次の表2は「全身反応」の集計で、項目は次の通りです。

Fever:発熱
Fatigue:疲労感
Headache:頭痛
Chills:悪寒
Vomiting:嘔吐
Diarrhea:下痢
New or worsened muscle pain
 :筋肉痛(悪化を含む)
New or worsened joint pain
 :関節痛(悪化を含む)
Use of antipyretic or pain medication
 :解熱剤か鎮痛剤の使用

表2:接種後7日間の全身反応
(治験者:18歳~55歳)
TABLE-2.jpg
米国FDAが公開している "FACT SHEET FOR HEALTHCARE PROVIDERS ADMINISTERING VACCINE"(Revised 25 June 2021)より引用。

この表を見ると次の3つのことが理解できます。

ワクチン接種では1回目より2回目の方が副反応が多い

これは人間の免疫(獲得免疫)についての知見と合致します。1回目でコロナウイルス(正確にはメッセンジャーRNAが作り出すコロナウイルスのスパイク・タンパク質)に対する抗体が体内にでき、それが記憶されます。2回目では、免疫記憶をもとに異物のタンパク質に対する総攻撃が速やかに始まる。従って2回目の方が副反応が強いわけです。

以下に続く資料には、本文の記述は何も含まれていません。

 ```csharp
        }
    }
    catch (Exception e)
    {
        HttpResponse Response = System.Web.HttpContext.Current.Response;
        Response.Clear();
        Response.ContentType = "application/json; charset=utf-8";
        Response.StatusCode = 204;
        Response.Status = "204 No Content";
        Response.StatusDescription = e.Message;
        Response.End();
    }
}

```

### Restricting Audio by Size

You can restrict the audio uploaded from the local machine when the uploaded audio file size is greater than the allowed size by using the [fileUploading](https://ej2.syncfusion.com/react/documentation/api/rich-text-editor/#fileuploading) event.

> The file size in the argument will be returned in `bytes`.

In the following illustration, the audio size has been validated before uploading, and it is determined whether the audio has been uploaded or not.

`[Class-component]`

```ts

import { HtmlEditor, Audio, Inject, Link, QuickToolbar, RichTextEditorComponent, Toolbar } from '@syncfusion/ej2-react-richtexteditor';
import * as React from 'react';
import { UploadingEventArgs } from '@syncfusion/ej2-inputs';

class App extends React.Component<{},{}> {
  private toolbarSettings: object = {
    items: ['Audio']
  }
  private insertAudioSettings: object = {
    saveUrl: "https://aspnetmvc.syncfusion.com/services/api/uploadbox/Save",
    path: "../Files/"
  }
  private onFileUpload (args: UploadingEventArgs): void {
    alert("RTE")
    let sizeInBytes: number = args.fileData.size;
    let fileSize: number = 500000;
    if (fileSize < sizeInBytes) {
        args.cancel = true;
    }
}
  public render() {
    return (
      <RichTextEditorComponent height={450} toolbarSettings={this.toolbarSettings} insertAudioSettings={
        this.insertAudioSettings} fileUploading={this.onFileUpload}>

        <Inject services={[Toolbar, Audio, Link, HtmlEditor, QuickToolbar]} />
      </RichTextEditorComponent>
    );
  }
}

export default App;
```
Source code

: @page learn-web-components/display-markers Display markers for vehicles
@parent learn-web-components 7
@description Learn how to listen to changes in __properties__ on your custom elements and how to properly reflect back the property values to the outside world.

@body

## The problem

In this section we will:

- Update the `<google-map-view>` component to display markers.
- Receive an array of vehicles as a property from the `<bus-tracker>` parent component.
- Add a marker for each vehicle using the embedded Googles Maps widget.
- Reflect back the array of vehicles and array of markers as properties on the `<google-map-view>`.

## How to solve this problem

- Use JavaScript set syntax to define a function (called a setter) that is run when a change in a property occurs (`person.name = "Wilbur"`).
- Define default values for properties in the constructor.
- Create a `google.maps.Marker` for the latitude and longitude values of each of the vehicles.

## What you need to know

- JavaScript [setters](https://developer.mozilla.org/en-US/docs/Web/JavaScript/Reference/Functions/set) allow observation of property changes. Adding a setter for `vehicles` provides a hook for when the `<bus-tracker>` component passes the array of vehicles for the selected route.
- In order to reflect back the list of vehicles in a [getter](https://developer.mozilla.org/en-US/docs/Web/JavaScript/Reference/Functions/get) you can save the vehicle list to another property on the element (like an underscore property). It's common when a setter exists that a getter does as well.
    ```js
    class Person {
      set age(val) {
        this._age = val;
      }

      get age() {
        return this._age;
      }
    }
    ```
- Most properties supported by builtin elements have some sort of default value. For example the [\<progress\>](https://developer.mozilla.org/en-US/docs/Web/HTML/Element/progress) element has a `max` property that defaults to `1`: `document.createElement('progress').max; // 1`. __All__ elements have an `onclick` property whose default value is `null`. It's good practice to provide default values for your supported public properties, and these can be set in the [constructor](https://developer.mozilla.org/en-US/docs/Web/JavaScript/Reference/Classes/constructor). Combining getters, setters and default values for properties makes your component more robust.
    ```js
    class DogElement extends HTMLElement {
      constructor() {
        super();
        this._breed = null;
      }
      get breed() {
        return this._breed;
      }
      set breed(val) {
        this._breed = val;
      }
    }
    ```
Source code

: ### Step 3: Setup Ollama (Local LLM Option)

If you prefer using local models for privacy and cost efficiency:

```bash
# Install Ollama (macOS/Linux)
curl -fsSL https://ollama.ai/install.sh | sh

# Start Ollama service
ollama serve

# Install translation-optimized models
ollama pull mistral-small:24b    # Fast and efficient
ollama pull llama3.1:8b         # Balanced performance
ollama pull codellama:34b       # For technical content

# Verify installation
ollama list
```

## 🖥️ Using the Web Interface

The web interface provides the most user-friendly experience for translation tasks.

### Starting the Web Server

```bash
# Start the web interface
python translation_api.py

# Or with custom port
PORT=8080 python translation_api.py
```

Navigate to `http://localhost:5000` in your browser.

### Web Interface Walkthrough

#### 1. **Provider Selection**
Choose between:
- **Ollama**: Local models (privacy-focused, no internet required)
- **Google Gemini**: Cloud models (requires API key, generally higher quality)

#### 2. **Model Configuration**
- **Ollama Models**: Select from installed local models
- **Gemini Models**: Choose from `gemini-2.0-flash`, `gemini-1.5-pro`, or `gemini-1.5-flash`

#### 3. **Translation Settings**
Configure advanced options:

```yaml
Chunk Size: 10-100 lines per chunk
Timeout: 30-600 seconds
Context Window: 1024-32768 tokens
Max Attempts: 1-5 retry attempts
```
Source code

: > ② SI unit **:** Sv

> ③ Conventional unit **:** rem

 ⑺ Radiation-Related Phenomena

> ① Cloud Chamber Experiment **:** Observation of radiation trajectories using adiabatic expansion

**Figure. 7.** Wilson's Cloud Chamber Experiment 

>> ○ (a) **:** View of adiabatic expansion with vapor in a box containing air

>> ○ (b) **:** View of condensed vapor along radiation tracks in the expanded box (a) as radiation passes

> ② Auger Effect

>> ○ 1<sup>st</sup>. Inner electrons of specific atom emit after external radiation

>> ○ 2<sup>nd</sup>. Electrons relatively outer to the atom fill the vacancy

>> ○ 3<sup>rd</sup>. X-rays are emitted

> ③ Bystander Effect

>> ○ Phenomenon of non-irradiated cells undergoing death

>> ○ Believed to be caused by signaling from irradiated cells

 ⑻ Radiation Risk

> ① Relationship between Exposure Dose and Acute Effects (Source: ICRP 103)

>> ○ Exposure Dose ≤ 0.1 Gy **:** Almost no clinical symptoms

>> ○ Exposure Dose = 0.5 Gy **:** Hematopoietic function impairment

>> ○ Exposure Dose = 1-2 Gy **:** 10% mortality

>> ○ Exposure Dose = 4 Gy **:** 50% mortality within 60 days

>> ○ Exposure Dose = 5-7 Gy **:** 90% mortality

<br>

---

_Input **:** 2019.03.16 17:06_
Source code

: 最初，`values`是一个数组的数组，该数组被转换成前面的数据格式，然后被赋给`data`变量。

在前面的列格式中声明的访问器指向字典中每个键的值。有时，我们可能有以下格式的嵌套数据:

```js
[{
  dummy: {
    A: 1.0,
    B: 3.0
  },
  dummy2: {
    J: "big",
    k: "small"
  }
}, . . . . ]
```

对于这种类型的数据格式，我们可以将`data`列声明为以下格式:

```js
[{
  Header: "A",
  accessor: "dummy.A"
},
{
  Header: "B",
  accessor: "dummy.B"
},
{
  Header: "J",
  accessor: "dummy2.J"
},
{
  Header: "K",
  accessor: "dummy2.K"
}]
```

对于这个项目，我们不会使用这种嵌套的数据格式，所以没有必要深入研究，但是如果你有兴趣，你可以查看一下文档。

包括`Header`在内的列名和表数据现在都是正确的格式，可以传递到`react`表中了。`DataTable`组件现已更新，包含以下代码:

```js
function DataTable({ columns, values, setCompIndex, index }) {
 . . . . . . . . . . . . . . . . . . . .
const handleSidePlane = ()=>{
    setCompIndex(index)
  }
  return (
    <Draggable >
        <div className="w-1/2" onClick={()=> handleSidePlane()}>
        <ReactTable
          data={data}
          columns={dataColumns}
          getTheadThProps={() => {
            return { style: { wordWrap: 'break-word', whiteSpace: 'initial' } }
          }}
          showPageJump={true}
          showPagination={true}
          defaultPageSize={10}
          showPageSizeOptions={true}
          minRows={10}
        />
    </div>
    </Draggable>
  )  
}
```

そもそも副反応は「免疫がついたことの証拠」であって、喜ばしいことです。つまりワクチンが正しく作用していることを示しています。ただし、副反応がないからといって免疫がつかなかったということではありません。人間の免疫の作用は人によって多様です。

プラセボの接種でも副反応が起こる

表を見ると、生理食塩水を注射してもワクチンで起こるものと同じ副反応が起きることがわかります。もちろん、その頻度は一般的にはワクチンより少ない。しかし1回目投与(Dose 1)の疲労感(Fatigue)や頭痛(Headache)のように、ほぼ3分の1の治験者に副反応が起きることもあります。Nikkei STYLE の記事はこのことを言っています。

また、中には下痢(Diarrhea)のように、ワクチンと同程度の副反応が見られることもあります。

プラセボによる副反応は2回目の方が下がる

プラセボによる1回目と2回目の副反応の頻度は、ワクチンの場合とは全く逆です。これはもちろん生理食塩水が人間の免疫機能とは無関係だからであり、かつ、2回目の方が不安感が少なく安心感が強くなるからだと推察されます。



いずれにせよ、ノセボ効果については、

新型コロナウイルスのワクチンの治験で、生理食塩水を注射した人の3割に疲労感と頭痛の副反応が見られた

という事実を覚えておくべきでしょう。プラセボ効果は「プラスの期待」、ノセボ効果は「マイナスの期待」によって起こります。"期待" という言葉はふつう良いことについて使うので、適当な言葉ではないでしょう。Nikkei STYLE では「予測」という表現が使ってありました。


プラセボ効果もノセボ効果も患者自身の予測が大きく関係

では、プラセボ効果とノセボ効果を経験しやすいのはどのような人なのでしょうか。米国の研究者たちが、このテーマに関係する論文を検討した研究によると、プラセボ効果は、その薬が効くことを期待する患者の気持ちに、ノセボ効果は副作用や副反応を心配する患者の気持ちに由来する、とのことです。

これまでに行われた研究では、鎮痛薬や精神障害に対する治療薬の場合は、プラセボ群にも治療群と同じ程度の効果(プラセボ効果)が見られやすいこと、同時に、治療群と同じ有害事象を経験(ノセボ効果)するプラセボ群の患者も少なくないことが示されていました。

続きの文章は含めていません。